Kedua, fokus pada kebutuhan bukan keinginan. Hidup sederhana adalah hidup yang menempatkan segala sesuatu sesuai kebutuhan (hajat), bukan mengikuti tuntutan keinginan (hawa nafsu) yang tidak ada habisnya. Sederhana mengajarkan kita untuk tidak boros (israf) dan tidak menghambur-hamburkan harta (tabdzir).

Ketika kebutuhan terpenuhi, ada rasa puas dan syukur. Sementara ketika keinginan dituruti, ia hanya akan melahirkan keinginan baru yang lebih besar.

Ketiga, kebahagiaan sejati.
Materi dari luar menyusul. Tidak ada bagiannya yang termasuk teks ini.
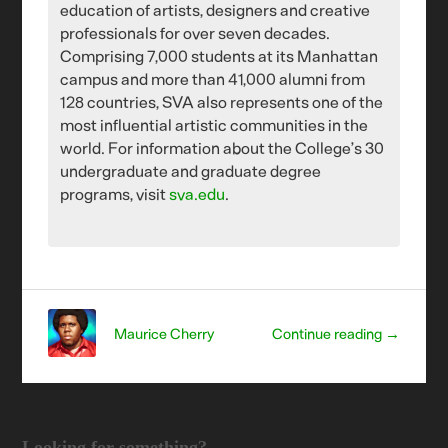
education of artists, designers and creative
professionals for over seven decades.
Comprising 7,000 students at its Manhattan
campus and more than 41,000 alumni from
128 countries, SVA also represents one of the
most influential artistic communities in the
world. For information about the College’s 30
undergraduate and graduate degree
programs, visit
sva.edu
.
Maurice Cherry
Continue reading →
Looking for something?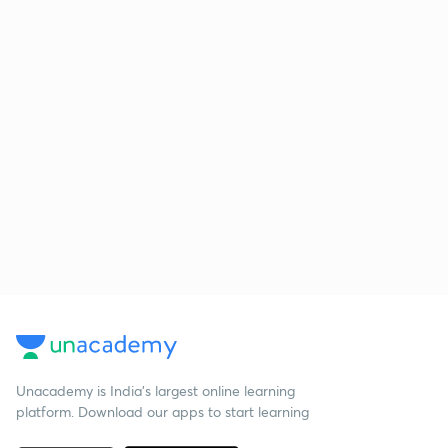
Unacademy is India’s largest online learning
platform. Download our apps to start learning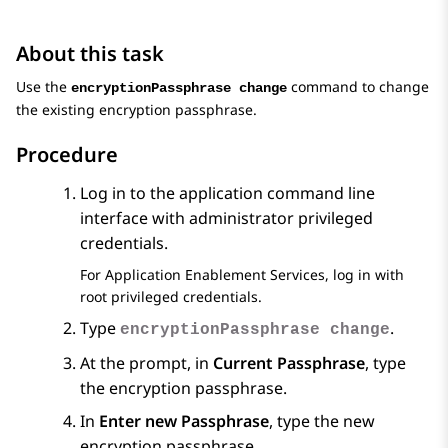
About this task
Use the
command to change
encryptionPassphrase change
the existing encryption passphrase.
Procedure
Log in to the application command line
interface with administrator privileged
credentials.
For
Application Enablement Services
, log in with
root privileged credentials.
Type
.
encryptionPassphrase change
At the prompt, in
Current Passphrase
, type
the encryption passphrase.
In
Enter new Passphrase
, type the new
encryption passphrase.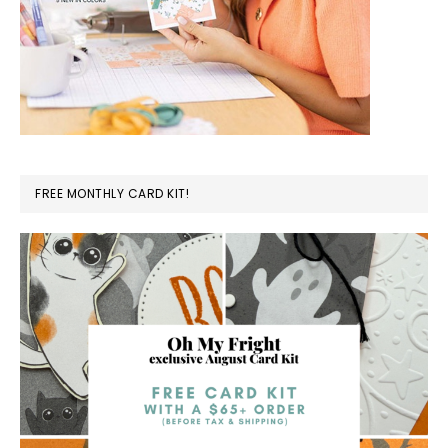
FREE MONTHLY CARD KIT!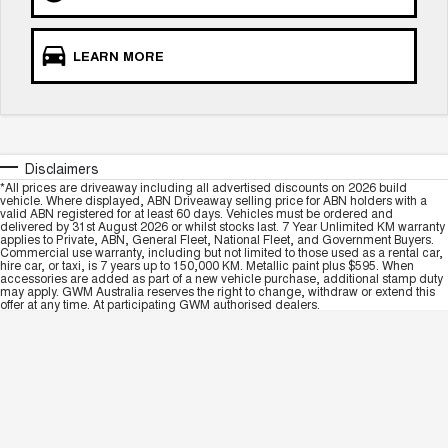
COMING SOON
LEARN MORE
Disclaimers
*All prices are driveaway including all advertised discounts on 2026 build
vehicle. Where displayed, ABN Driveaway selling price for ABN holders with a
valid ABN registered for at least 60 days. Vehicles must be ordered and
delivered by 31st August 2026 or whilst stocks last. 7 Year Unlimited KM warranty
applies to Private, ABN, General Fleet, National Fleet, and Government Buyers.
Commercial use warranty, including but not limited to those used as a rental car,
hire car, or taxi, is 7 years up to 150,000 KM. Metallic paint plus $595. When
accessories are added as part of a new vehicle purchase, additional stamp duty
may apply. GWM Australia reserves the right to change, withdraw or extend this
offer at any time. At participating GWM authorised dealers.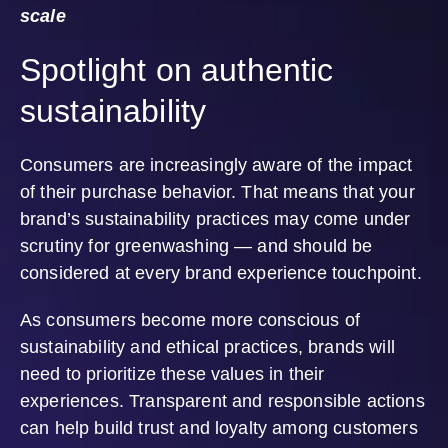
scale
Spotlight on authentic
sustainability
Consumers are increasingly aware of the impact
of their purchase behavior. That means that your
brand’s sustainability practices may come under
scrutiny for greenwashing — and should be
considered at every brand experience touchpoint.
As consumers become more conscious of
sustainability and ethical practices, brands will
need to prioritize these values in their
experiences. Transparent and responsible actions
can help build trust and loyalty among customers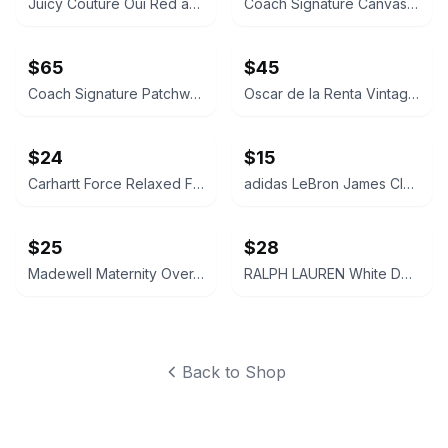
Juicy Couture Oui Red and Pink Crossbody Bag
Coach Signature Canvas Accordion Zip Wallet INSIDE DAMAGED PLEASE LOOK AT PICS
$65
$45
Coach Signature Patchwork Crossbody Bag
Oscar de la Renta Vintage Silk Geometric Scarf
$24
$15
Carhartt Force Relaxed Fit Midweight Sweatshirt Large 12-14 Size
adidas LeBron James Cleveland Cavaliers Youth Replica Jersey LARGE
$25
$28
Madewell Maternity Over-the-Belly Skinny Jeans Size 26 Pregnant Jeans Pants Navy
RALPH LAUREN White Denim Cut-Off Shorts Size 28 Womens Ladies
Back to Shop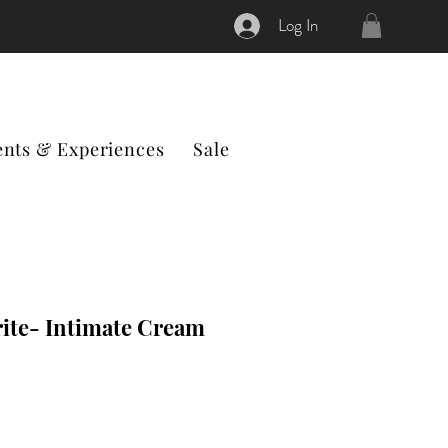
Log In
ents & Experiences
Sale
ite- Intimate Cream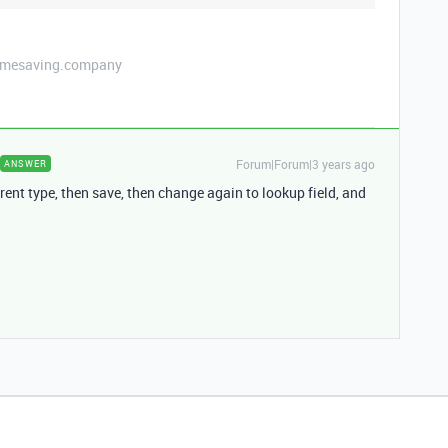
etimesaving.company
Forum|Forum|3 years ago
ANSWER
erent type, then save, then change again to lookup field, and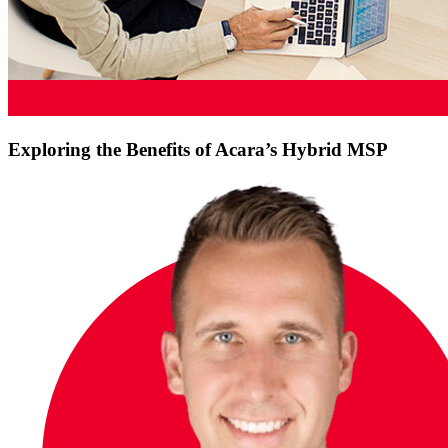
Exploring the Benefits of Acara’s Hybrid MSP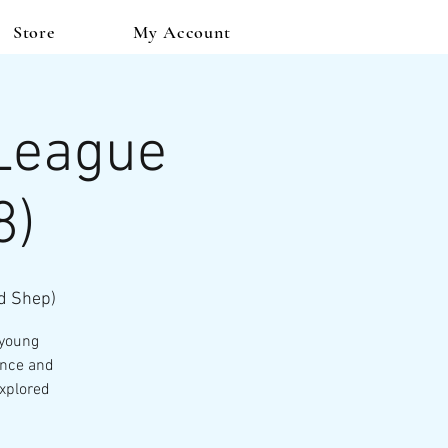
Store
My Account
 League
8)
d Shep)
 young
ence and
explored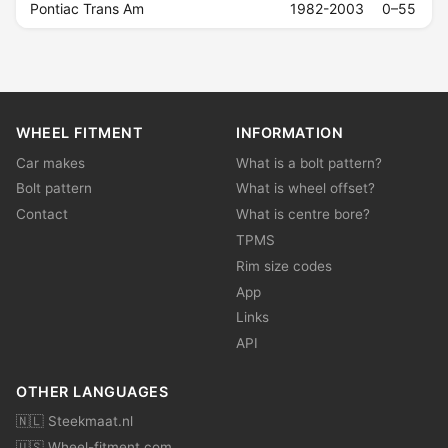
Pontiac Trans Am
1982-2003
0–55
WHEEL FITMENT
INFORMATION
Car makes
What is a bolt pattern?
Bolt pattern
What is wheel offset?
Contact
What is centre bore?
TPMS
Rim size codes
App
Links
API
OTHER LANGUAGES
🇳🇱 Steekmaat.nl
🇺🇸 Wheel-fitment.com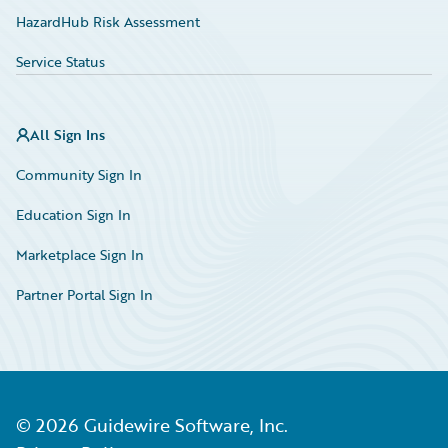
HazardHub Risk Assessment
Service Status
All Sign Ins
Community Sign In
Education Sign In
Marketplace Sign In
Partner Portal Sign In
©
2026
Guidewire Software, Inc.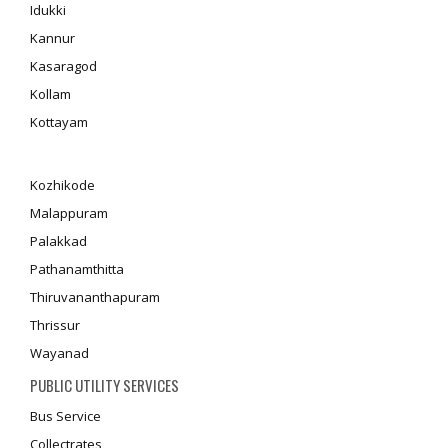
Idukki
Kannur
Kasaragod
Kollam
Kottayam
Kozhikode
Malappuram
Palakkad
Pathanamthitta
Thiruvananthapuram
Thrissur
Wayanad
PUBLIC UTILITY SERVICES
Bus Service
Collectrates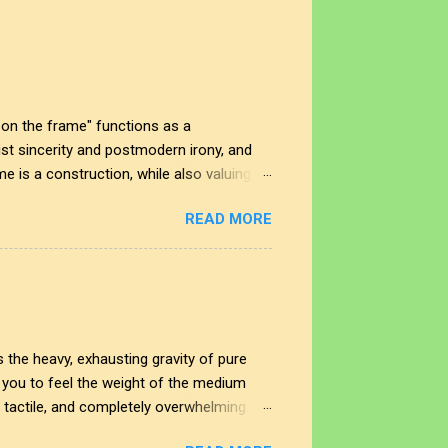
on the frame" functions as a
t sincerity and postmodern irony, and
me is a construction, while also valuing
 In this space, the smudge is not just an
READ MORE
nd the impact of our interactions with the
t shape our perspectives, allowing us to
rplay creates a deeper understanding of
 the heavy, exhausting gravity of pure
ng you to feel the weight of the medium
, tactile, and completely overwhelming.
cing straight through the noise. This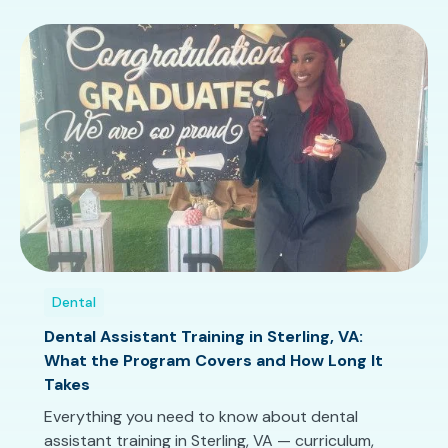
Dental
Dental Assistant Training in Sterling, VA:
What the Program Covers and How Long It
Takes
Everything you need to know about dental
assistant training in Sterling, VA — curriculum,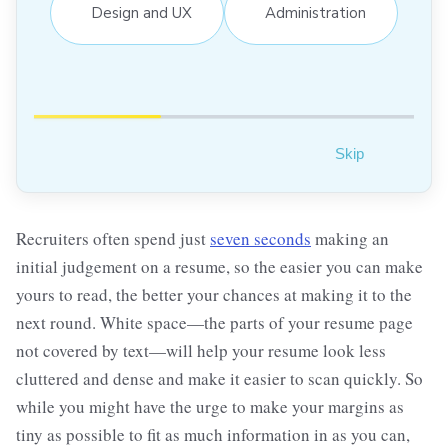
Design and UX
Administration
Skip
Recruiters often spend just
seven seconds
making an
initial judgement on a resume, so the easier you can make
yours to read, the better your chances at making it to the
next round. White space—the parts of your resume page
not covered by text—will help your resume look less
cluttered and dense and make it easier to scan quickly. So
while you might have the urge to make your margins as
tiny as possible to fit as much information in as you can,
Allah SWT berjanji bahwa kebahagiaan duniawi yang hakiki (yang disebut Hayatan Tayyibah – kehidupan yang baik) akan diberikan kepada mereka yang beriman dan beramal saleh.

Allah SWT berfirman: “Barangsiapa mengerjakan kebajikan, baik laki-laki maupun perempuan, dalam keadaan beriman, sungguh, Kami akan berikan kepadanya kehidupan yang baik; dan sungguh, Kami akan berikan balasan kepada mereka dengan pahala yang lebih baik dari apa yang telah mereka kerjakan.” (QS. An-Nahl: 97).

Hayatan Tayyibah sering ditafsirkan sebagai ketenangan hati, kepuasan jiwa, dan penerimaan terhadap takdir—inti dari kesederhanaan. Inilah kebahagiaan yang tidak bisa dibeli dengan harta.

Rasulullah SAW adalah teladan tertinggi dalam kesederhanaan. Dalam hal makanan, Beliau makan secukupnya, bahkan tidak pernah merasa kenyang. Beliau tidak pernah mencela makanan yang ada, mengajarkan kita untuk bersyukur atas hidangan di hadapan kita.
Dalam hal tempat tinggal, rumah beliau hanya terbuat dari tembok bata dan beratapkan daun kurma, jauh dari kemewahan. Beliau mengajarkan, “Jadikanlah dirimu di dunia ini seakan-akan orang asing atau penyeberang jalan.” (HR. Bukhari).

Kesederhanaan beliau adalah bukti bahwa kualitas hidup tidak diukur dari kemewahan fisik, melainkan dari kedekatan hati dengan Sang Pencipta. Sederhana adalah sebuah keputusan untuk memenangkan hati dari perbudakan materi. Ketika kita memilih Qana’ah, kita membebaskan diri dari perbandingan, kecemburuan, dan rasa kurang. Kita menyadari bahwa kebahagiaan telah ada di dalam diri, terbungkus rapi dalam rasa syukur, ketaatan, dan rasa cukup.

Maka tepat sekali kata orang bijak; “Sederhana itu Bahagia’, karena ia memindahkan fokus hidup dari ‘memiliki’ menjadi ‘mensyukuri’.